Data for review:
• • • • •

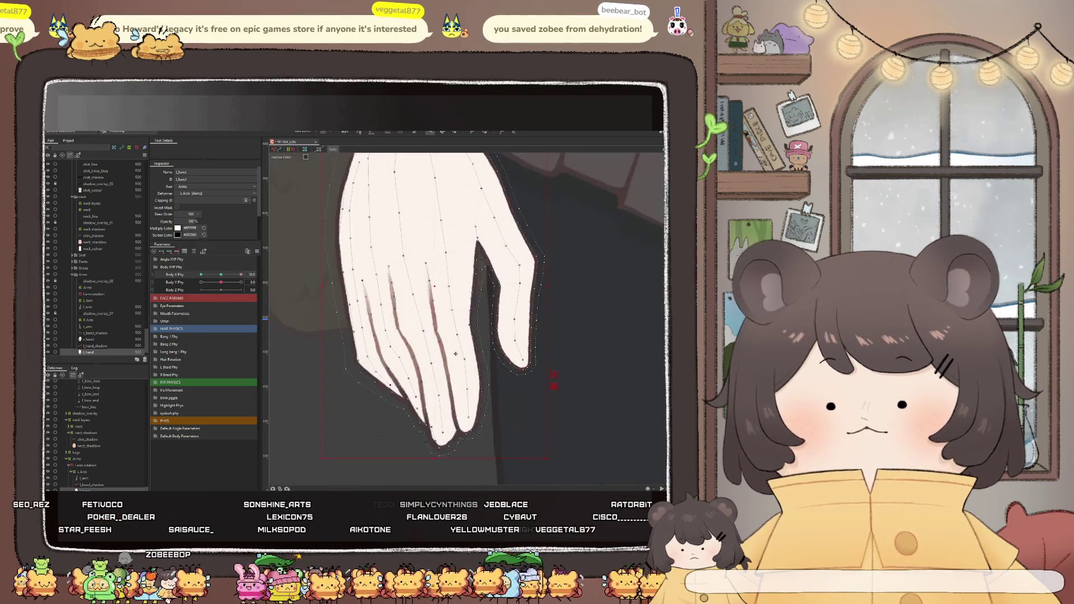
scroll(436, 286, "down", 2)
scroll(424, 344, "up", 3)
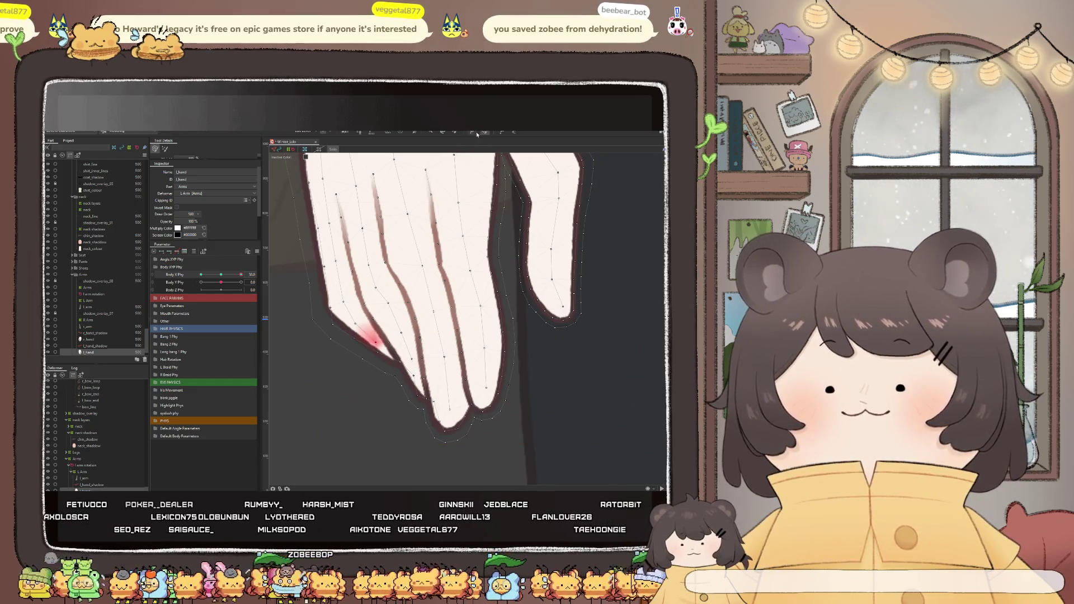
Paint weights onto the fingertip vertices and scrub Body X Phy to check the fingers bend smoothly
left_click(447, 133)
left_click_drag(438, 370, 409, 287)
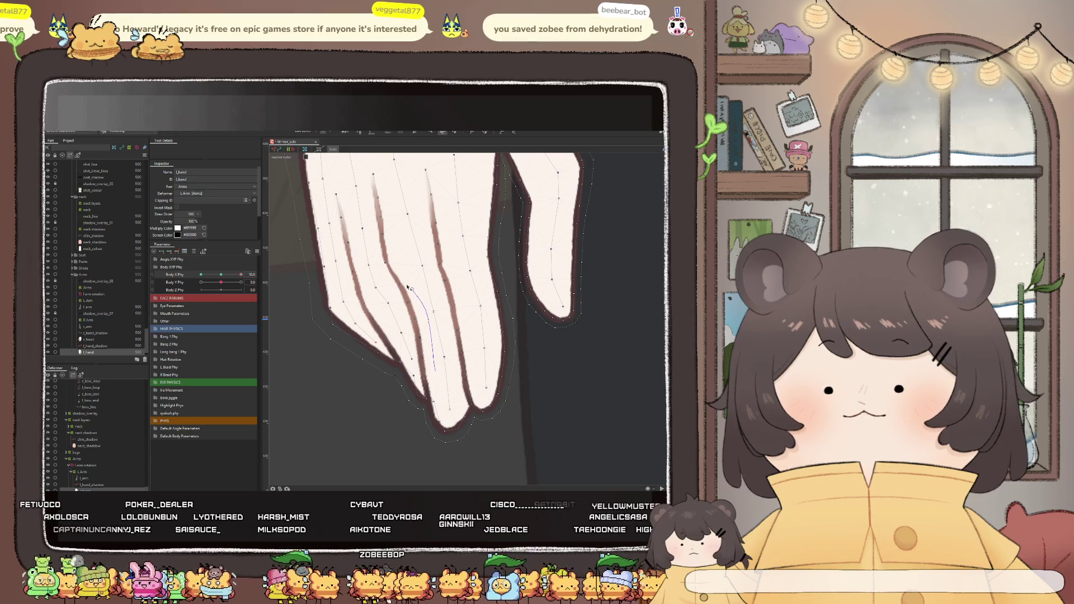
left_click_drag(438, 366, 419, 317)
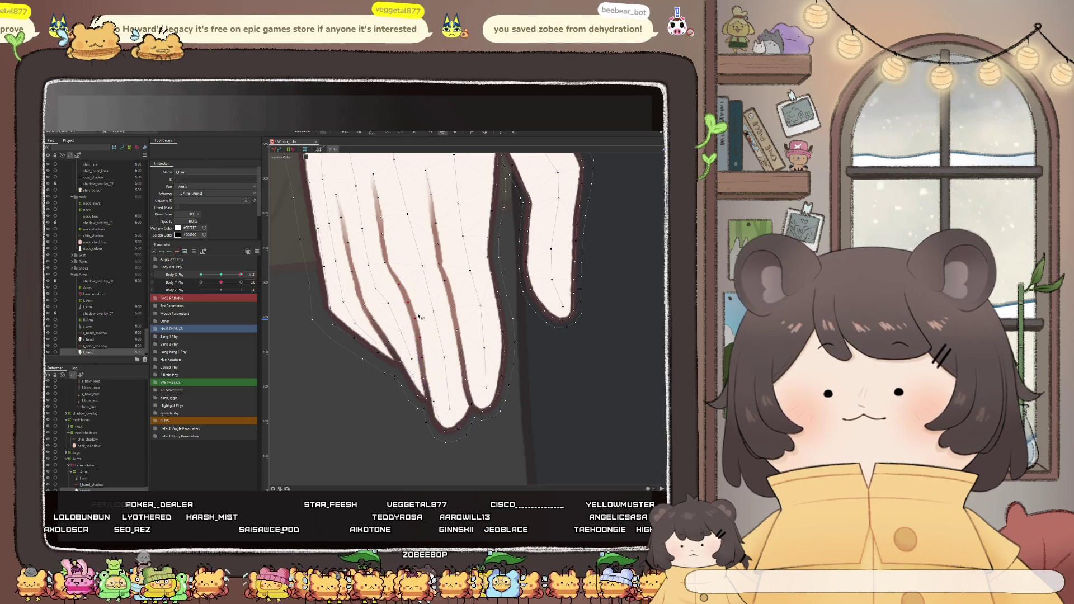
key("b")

• • • • •

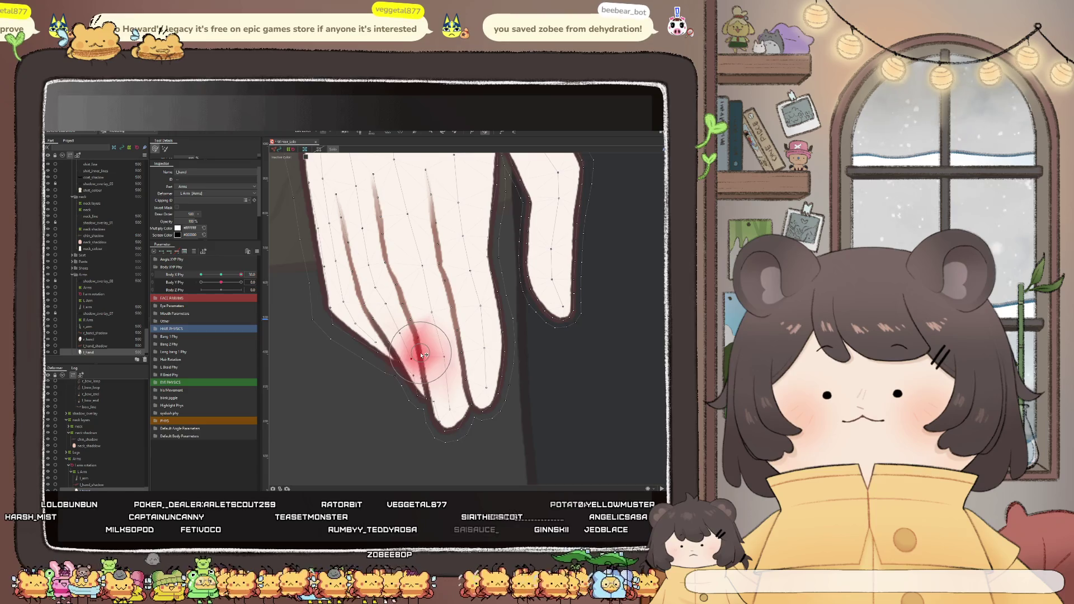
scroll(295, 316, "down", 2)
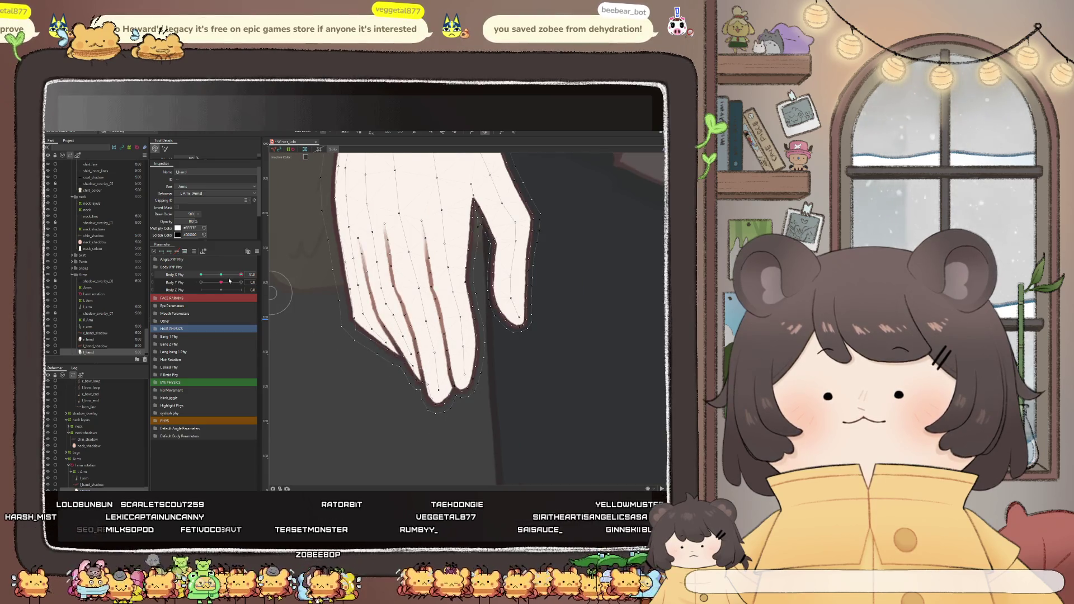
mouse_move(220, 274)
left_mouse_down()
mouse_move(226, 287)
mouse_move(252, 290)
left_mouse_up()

• • • • •

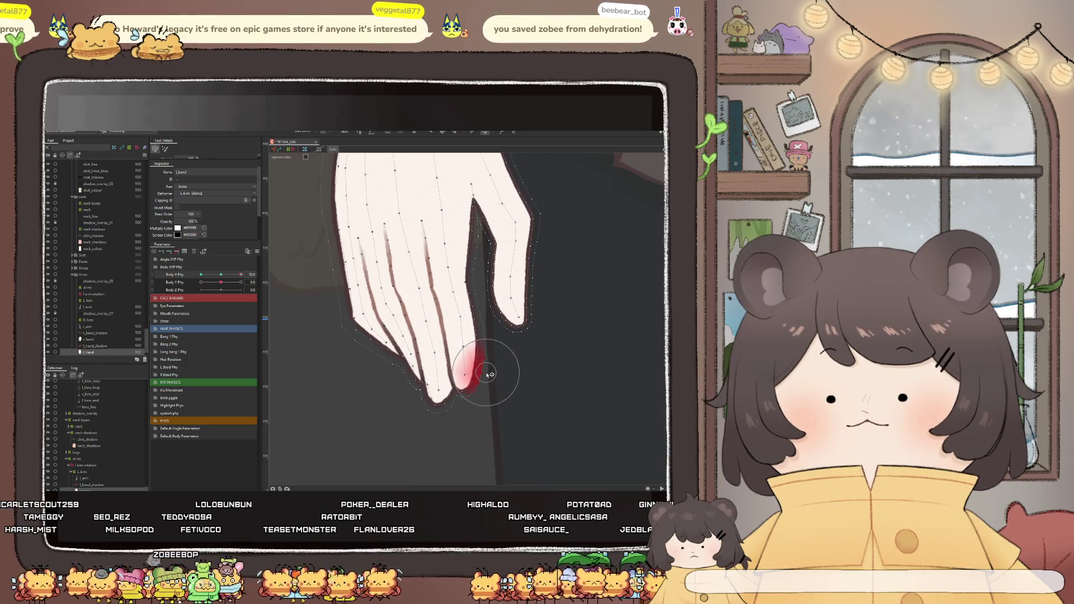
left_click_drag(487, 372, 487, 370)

• • • • •

Your goal:
Retype, exactly and in full, the lines above from the one containing "mouse_move(226, 287)" through the one containing "left_mouse_up()".

Solution:
mouse_move(226, 287)
mouse_move(252, 290)
left_mouse_up()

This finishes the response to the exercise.